**抜粋**.
関東大震災九十三周年
朝鮮人犠牲者追悼式典
(平成二十八年九月一日都立横網町公園朝鮮人犠牲者慰霊碑前)

(以下抜粋)
開式の言葉

関東大震災では東京だけでも12万人お亡くなりになった。ところがその
混乱の中で当時の水野練太郎内務大臣と警視総監が共謀して
朝鮮人が暴動を起こすとか井戸に毒を入れるとか、そうしたいわれの
無い流言蜚語を流し、
その後戒厳令を布いた。
しかも武器の使用を認めるという大変なことをしでかして、そのために
なんの罪も無い朝鮮人が六千人以上殺され中国人が七百人以上殺され、
日本人の社会主義者や労働組合の活動家十数名も虐殺される
という大事件が起こりました。
この事實はその後の学者先生や研究者の
長い研究に依って明らかに確定されている事實であります。

私たちは戦後一貫して日朝協会設立後今日まで、
こういう人間とは思われないような大事件を日本人が永久に
忘れないように、
そして再びこのような事件が起こることがないように、
追悼式学習会や調査活動をずっとやって参りました。

日本中国友好協会東京都連合会代表
 
虐殺により貴い命を奪われた中国人日本人犠牲者に心より
哀悼を捧げます。あわせてここに出席されている皆様お一人
お一人の永年の志によってこの追悼式が継続をして行われて
いることに敬意を表します。しかしこうした皆様のご努力に
よっても懸命な努力にもかかわらず、
なお政府と民衆が行った朝鮮人虐殺は未解決のママです。
なぜなら第一に虐殺された方の大多数がいまだに名前もわからず
遺骨もどこにあるか
わからない状態にあるからです。肉親に行方を
知らせることができていないことはまことに恥ずかしく情けない事です。

異国の地で亡くなった犠牲者と遺族に申し訳なく思います。
そして第二に未解決なのは私どもの社会が排外主義から脱却できて
いないからです

こうした排外主義は当時の国家や
民衆が抱いていた意識に通じるものがあります。
朝鮮人虐殺はその意味で過去の問題ではなく、現在における
私どもも深く関係する問題です。

国家は虐殺を隠蔽し自らの責任を回避してきました。

犠牲者遺族に真摯に向き合い、真相を究明しそれから責任をあきらか
にすることが必要だと思います

そのこと無くして真の解決はありません。今後も微力を尽くして参ります。


亀戸事件追悼会実行委員会副実行委員長

私たちは亀戸警察に留置され軍隊によって虐殺された十名
若い労働者を追悼し、志を受け継ぐものです。祖国を奪われ
土地を奪われ〇〇を奪われ命を奪われた、日本政府軍隊警察
だけでなく自警団を名乗る人々によって一人一人が虐殺され
ました。
日本政府はその実相を隠したまま責任を認めずまた賠償もしません。
わたしの祖父は亀戸にいました。
日本人として深い反省と・・・・政府や祖父達は血まみれの手を拭く事も
無く中国への侵略を進めました。

部隊同士の戦闘ではなく各地で女性を犯し、子供を殺し、年寄りを
殺してきた、その根源のひとつは関東大震災にあったのではないでしょうか。

**問題 A**.
関東大震災の追悼式典の抜粋について、次の問いに答えてください。
(i) 開式の言葉によると、関東大震災では東京だけで何人が亡くなりましたか。
(ii) 日本中国友好協会東京都連合会代表は、朝鮮人虐殺が未解決である第一の理由として何を挙げていますか。
(iii) 亀戸事件追悼会実行委員会副実行委員長によると、亀戸警察に留置され軍隊によって虐殺されたのは何名ですか。
**問題 B**. 関東大震災の朝鮮人犠牲者追悼式典での発言の抜粋を、最後の文の後から引き継いで書き進めてください。

**検討する記録**.
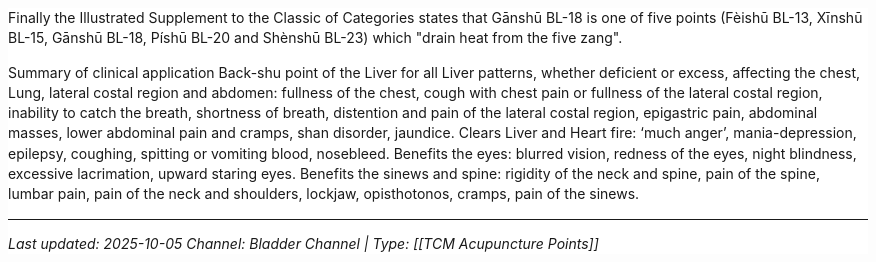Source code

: Finally the Illustrated Supplement to the Classic of Categories states that Gānshū BL-18 is one of five points (Fèishū BL-13, Xīnshū BL-15, Gānshū BL-18, Píshū BL-20 and Shènshū BL-23) which "drain heat from the five zang".

Summary of clinical application
Back-shu point of the Liver for all Liver patterns, whether deficient or excess, affecting the chest, Lung, lateral costal region and abdomen: fullness of the chest, cough with chest pain or fullness of the lateral costal region, inability to catch the breath, shortness of breath, distention and pain of the lateral costal region, epigastric pain, abdominal masses, lower abdominal pain and cramps, shan disorder, jaundice.
Clears Liver and Heart fire: ‘much anger’, mania-depression, epilepsy, coughing, spitting or vomiting blood, nosebleed.
Benefits the eyes: blurred vision, redness of the eyes, night blindness, excessive lacrimation, upward staring eyes.
Benefits the sinews and spine: rigidity of the neck and spine, pain of the spine, lumbar pain, pain of the neck and shoulders, lockjaw, opisthotonos, cramps, pain of the sinews.

---

*Last updated: 2025-10-05*
*Channel: Bladder Channel | Type: [[TCM Acupuncture Points]]*
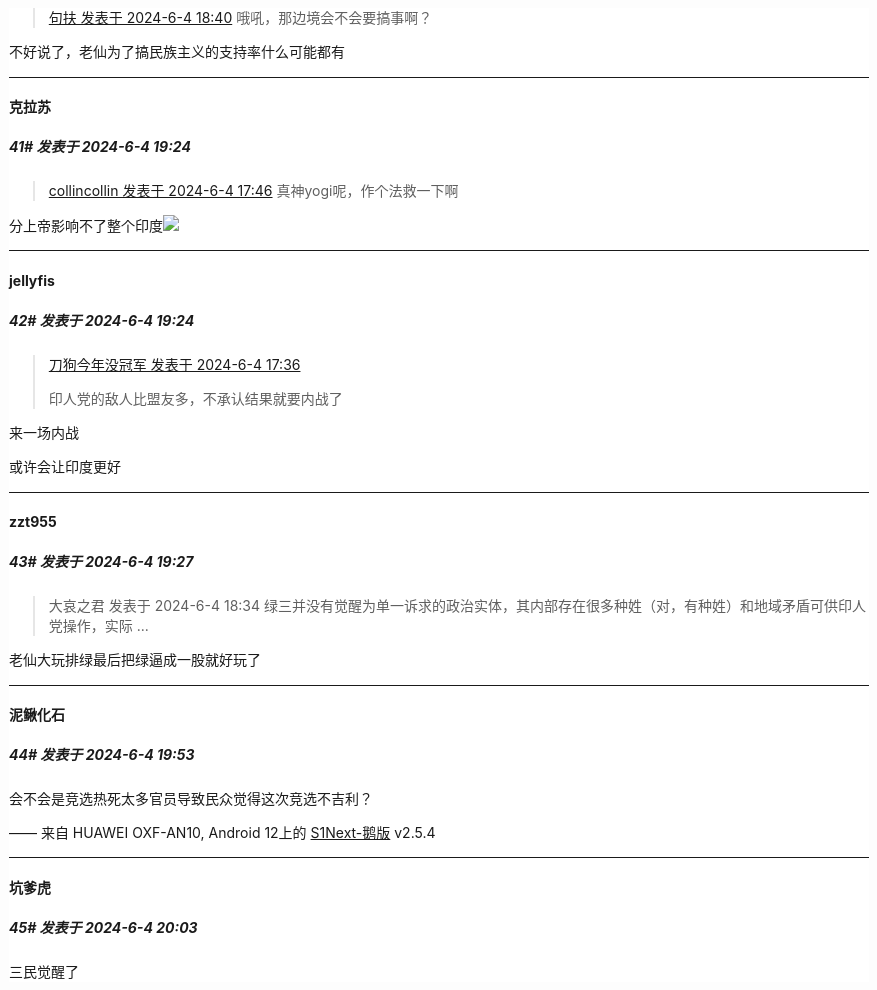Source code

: <blockquote><a href="httphttps://bbs.saraba1st.com/2b/forum.php?mod=redirect&amp;goto=findpost&amp;pid=65112238&amp;ptid=2186189" target="_blank">句扶 发表于 2024-6-4 18:40</a>
哦吼，那边境会不会要搞事啊？</blockquote>
不好说了，老仙为了搞民族主义的支持率什么可能都有


*****

####  克拉苏  
##### 41#       发表于 2024-6-4 19:24

<blockquote><a href="httphttps://bbs.saraba1st.com/2b/forum.php?mod=redirect&amp;goto=findpost&amp;pid=65111645&amp;ptid=2186189" target="_blank">collincollin 发表于 2024-6-4 17:46</a>
真神yogi呢，作个法救一下啊</blockquote>
分上帝影响不了整个印度<img src="https://static.saraba1st.com/image/smiley/face2017/067.png" referrerpolicy="no-referrer">

*****

####  jellyfis  
##### 42#       发表于 2024-6-4 19:24

<blockquote><a href="httphttps://bbs.saraba1st.com/2b/forum.php?mod=redirect&amp;goto=findpost&amp;pid=65111535&amp;ptid=2186189" target="_blank">刀狗今年没冠军 发表于 2024-6-4 17:36</a>

印人党的敌人比盟友多，不承认结果就要内战了</blockquote>
来一场内战  

或许会让印度更好

*****

####  zzt955  
##### 43#       发表于 2024-6-4 19:27

<blockquote>大哀之君 发表于 2024-6-4 18:34
绿三并没有觉醒为单一诉求的政治实体，其内部存在很多种姓（对，有种姓）和地域矛盾可供印人党操作，实际 ...</blockquote>
老仙大玩排绿最后把绿逼成一股就好玩了


*****

####  泥鳅化石  
##### 44#       发表于 2024-6-4 19:53

会不会是竞选热死太多官员导致民众觉得这次竞选不吉利？

—— 来自 HUAWEI OXF-AN10, Android 12上的 [S1Next-鹅版](https://github.com/ykrank/S1-Next/releases) v2.5.4


*****

####  坑爹虎  
##### 45#       发表于 2024-6-4 20:03

三民觉醒了

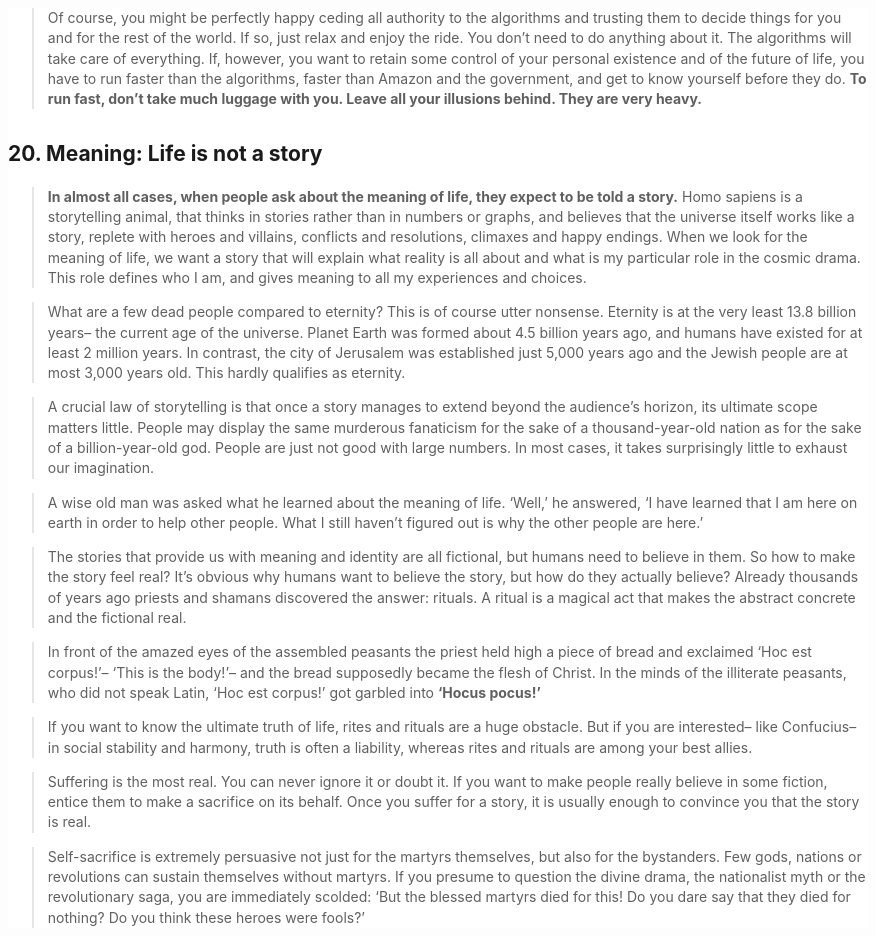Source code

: > Of course, you might be perfectly happy ceding all authority to the algorithms and trusting them to decide things for you and for the rest of the world. If so, just relax and enjoy the ride. You don’t need to do anything about it. The algorithms will take care of everything. If, however, you want to retain some control of your personal existence and of the future of life, you have to run faster than the algorithms, faster than Amazon and the government, and get to know yourself before they do. **To run fast, don’t take much luggage with you. Leave all your illusions behind. They are very heavy.**

## 20\. Meaning: Life is not a story

> **In almost all cases, when people ask about the meaning of life, they expect to be told a story.** Homo sapiens is a storytelling animal, that thinks in stories rather than in numbers or graphs, and believes that the universe itself works like a story, replete with heroes and villains, conflicts and resolutions, climaxes and happy endings. When we look for the meaning of life, we want a story that will explain what reality is all about and what is my particular role in the cosmic drama. This role defines who I am, and gives meaning to all my experiences and choices.

> What are a few dead people compared to eternity? This is of course utter nonsense. Eternity is at the very least 13.8 billion years– the current age of the universe. Planet Earth was formed about 4.5 billion years ago, and humans have existed for at least 2 million years. In contrast, the city of Jerusalem was established just 5,000 years ago and the Jewish people are at most 3,000 years old. This hardly qualifies as eternity.

> A crucial law of storytelling is that once a story manages to extend beyond the audience’s horizon, its ultimate scope matters little. People may display the same murderous fanaticism for the sake of a thousand-year-old nation as for the sake of a billion-year-old god. People are just not good with large numbers. In most cases, it takes surprisingly little to exhaust our imagination.

> A wise old man was asked what he learned about the meaning of life. ‘Well,’ he answered, ‘I have learned that I am here on earth in order to help other people. What I still haven’t figured out is why the other people are here.’

> The stories that provide us with meaning and identity are all fictional, but humans need to believe in them. So how to make the story feel real? It’s obvious why humans want to believe the story, but how do they actually believe? Already thousands of years ago priests and shamans discovered the answer: rituals. A ritual is a magical act that makes the abstract concrete and the fictional real.

> In front of the amazed eyes of the assembled peasants the priest held high a piece of bread and exclaimed ‘Hoc est corpus!’– ‘This is the body!’– and the bread supposedly became the flesh of Christ. In the minds of the illiterate peasants, who did not speak Latin, ‘Hoc est corpus!’ got garbled into **‘Hocus pocus!’**

> If you want to know the ultimate truth of life, rites and rituals are a huge obstacle. But if you are interested– like Confucius– in social stability and harmony, truth is often a liability, whereas rites and rituals are among your best allies.

> Suffering is the most real. You can never ignore it or doubt it. If you want to make people really believe in some fiction, entice them to make a sacrifice on its behalf. Once you suffer for a story, it is usually enough to convince you that the story is real.

> Self-sacrifice is extremely persuasive not just for the martyrs themselves, but also for the bystanders. Few gods, nations or revolutions can sustain themselves without martyrs. If you presume to question the divine drama, the nationalist myth or the revolutionary saga, you are immediately scolded: ‘But the blessed martyrs died for this! Do you dare say that they died for nothing? Do you think these heroes were fools?’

**解答 A**.
(i) 12万人です。
(ii) 虐殺された方の大多数が、いまだに名前もわからず、遺骨もどこにあるかわからない状態にあることです。
(iii) 十名の若い労働者です。

**解答 B**.
閉式の言葉

関東大震災九十三周年朝鮮人犠牲者追悼式典にご参加いただいた
皆さんに主催者を代表しまして心からお礼申しあげます。また、
さまざまなお言葉を賜り、またこの鎮魂の舞台に各界の追悼メッセージ
お寄せいただいた方々にも、今日ご出席いただいてないですけれども
物心両面にご支援をいただいた皆さんにもここに改めてお礼を
申し上げます。本当にありがとう
ございます。私は一言閉会に当たりましてご挨拶させていただき
ますが、あの残虐な事件からもう93年も経ったのかという、思い、
そんな中で日本国民も他国民も沢山の事を学んで
二度と侵略戦争や植民地支配はやらないという風に平和憲法で
誓いを新たにいたしました。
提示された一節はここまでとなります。